**** Supplied passage

Can We Talk About…? The Gay Guy Who Made Woodstock Happen 50 Years Ago

Elliot Tiber had a very special summer in 1969. He was not only at Stonewall, but also helped facilitate the most famous music festival in history.

Can We Talk About…? is a weekly series really pulling for Grace and Karen to iron shit out.

Woodstock has long been resigned to the fading memory of straight white baby boomers as the last gasp of their idealistic youth. Over the course of three days in mid-August 1969, rock gods like Jimi Hendrix, Janis Joplin, The Who, and The Grateful Dead performed for the counterculture set that had wholly embraced their sound on a dairy farm in Bethel, N.Y. But without the help of Elliot Tiber, a gay rights activist who secured the farm for the festival, Woodstock—which turns 50 this week—may not have happened at all.

Tiber died in 2016, but before that he penned two memoirs about the legendary festival, one in 1994 and another in 2007, the latter becoming the basis for Ang Lee’s 2009 film Taking Woodstock, in which Tiber is portrayed by comedian Demetri Martin.

A former yeshiva student from Brooklyn, Tiber helped run his parents’ Bethel motel, El Monaco, on the weekends and served as president of the small upstate New York town’s chamber of commerce. During the week he worked as an interior decorator in Manhattan, where at night he would frequent the gay bars, a habit that two months before placed him squarely in another watershed moment of history: the Stonewall uprising.

********

Task statement
Reproduce the Elliot Tiber article word for word, starting at "Woodstock has long" and ending at "happened at all.".

**** Supplied data

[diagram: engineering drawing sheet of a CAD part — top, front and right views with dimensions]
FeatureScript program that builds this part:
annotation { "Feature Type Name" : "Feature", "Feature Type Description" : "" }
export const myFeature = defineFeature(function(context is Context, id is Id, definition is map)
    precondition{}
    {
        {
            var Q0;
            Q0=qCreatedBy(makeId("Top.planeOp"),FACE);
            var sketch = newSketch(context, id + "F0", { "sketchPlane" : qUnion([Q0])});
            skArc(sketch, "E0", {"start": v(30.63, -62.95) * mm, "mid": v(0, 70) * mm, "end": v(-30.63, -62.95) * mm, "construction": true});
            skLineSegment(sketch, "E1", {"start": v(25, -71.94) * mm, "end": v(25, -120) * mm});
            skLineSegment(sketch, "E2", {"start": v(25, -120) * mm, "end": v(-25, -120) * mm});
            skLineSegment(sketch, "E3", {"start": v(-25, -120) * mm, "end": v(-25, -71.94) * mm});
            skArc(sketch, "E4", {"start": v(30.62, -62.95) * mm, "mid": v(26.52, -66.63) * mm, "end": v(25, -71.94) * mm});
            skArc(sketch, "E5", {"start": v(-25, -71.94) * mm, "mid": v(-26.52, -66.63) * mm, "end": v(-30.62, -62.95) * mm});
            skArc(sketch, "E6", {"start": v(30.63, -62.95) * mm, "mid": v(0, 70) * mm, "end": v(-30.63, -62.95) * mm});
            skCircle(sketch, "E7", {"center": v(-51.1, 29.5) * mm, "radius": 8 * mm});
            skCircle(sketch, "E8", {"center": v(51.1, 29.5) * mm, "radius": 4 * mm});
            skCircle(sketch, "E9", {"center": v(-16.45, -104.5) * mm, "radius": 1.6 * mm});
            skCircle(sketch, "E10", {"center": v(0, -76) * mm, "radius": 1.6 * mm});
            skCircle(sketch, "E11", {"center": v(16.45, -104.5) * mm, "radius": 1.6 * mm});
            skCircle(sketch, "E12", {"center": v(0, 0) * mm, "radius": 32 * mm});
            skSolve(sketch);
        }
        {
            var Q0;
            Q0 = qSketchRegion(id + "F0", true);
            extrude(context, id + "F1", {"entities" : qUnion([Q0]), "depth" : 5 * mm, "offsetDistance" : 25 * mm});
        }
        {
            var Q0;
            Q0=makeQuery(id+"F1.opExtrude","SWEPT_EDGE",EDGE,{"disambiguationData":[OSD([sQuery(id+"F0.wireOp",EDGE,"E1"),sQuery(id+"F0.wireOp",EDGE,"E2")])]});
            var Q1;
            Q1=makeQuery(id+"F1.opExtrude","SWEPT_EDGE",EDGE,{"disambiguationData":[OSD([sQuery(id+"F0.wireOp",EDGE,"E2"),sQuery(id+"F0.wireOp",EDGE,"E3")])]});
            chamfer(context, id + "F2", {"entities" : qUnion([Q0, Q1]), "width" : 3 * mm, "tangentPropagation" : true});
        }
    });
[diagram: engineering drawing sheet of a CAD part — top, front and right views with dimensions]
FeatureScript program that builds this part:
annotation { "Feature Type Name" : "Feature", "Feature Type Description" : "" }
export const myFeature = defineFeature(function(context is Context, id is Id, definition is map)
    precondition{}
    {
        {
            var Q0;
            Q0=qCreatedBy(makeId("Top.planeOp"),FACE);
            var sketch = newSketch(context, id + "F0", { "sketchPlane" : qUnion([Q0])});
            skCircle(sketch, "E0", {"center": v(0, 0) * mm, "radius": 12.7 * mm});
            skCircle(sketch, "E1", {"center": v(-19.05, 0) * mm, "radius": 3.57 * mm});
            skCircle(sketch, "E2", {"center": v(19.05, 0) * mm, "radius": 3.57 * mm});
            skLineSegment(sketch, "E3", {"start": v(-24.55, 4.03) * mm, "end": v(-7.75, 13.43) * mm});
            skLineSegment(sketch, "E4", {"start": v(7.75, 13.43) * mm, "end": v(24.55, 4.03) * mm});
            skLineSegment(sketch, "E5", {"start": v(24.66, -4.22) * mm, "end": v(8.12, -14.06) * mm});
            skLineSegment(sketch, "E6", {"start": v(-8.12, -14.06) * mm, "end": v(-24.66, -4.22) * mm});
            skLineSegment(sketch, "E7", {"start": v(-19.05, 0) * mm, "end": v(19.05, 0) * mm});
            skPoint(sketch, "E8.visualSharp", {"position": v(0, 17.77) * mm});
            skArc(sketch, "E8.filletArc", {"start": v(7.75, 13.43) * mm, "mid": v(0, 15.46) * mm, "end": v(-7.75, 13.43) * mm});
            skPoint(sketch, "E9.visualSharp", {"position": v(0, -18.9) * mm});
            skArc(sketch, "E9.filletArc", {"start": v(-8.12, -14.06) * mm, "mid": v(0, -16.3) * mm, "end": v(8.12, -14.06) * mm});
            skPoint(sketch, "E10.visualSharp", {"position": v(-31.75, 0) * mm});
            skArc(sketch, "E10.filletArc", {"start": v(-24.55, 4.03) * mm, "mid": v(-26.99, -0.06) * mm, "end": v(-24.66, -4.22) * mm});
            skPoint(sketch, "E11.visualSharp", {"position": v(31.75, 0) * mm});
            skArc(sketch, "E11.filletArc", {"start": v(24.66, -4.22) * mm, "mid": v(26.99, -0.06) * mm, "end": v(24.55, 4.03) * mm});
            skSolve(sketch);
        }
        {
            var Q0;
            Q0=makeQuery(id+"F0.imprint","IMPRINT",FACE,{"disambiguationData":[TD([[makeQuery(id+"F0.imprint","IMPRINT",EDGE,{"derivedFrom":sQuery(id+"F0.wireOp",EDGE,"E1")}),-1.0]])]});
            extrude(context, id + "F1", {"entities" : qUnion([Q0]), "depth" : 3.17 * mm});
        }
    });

********

Answer below
Woodstock has long been resigned to the fading memory of straight white baby boomers as the last gasp of their idealistic youth. Over the course of three days in mid-August 1969, rock gods like Jimi Hendrix, Janis Joplin, The Who, and The Grateful Dead performed for the counterculture set that had wholly embraced their sound on a dairy farm in Bethel, N.Y. But without the help of Elliot Tiber, a gay rights activist who secured the farm for the festival, Woodstock—which turns 50 this week—may not have happened at all.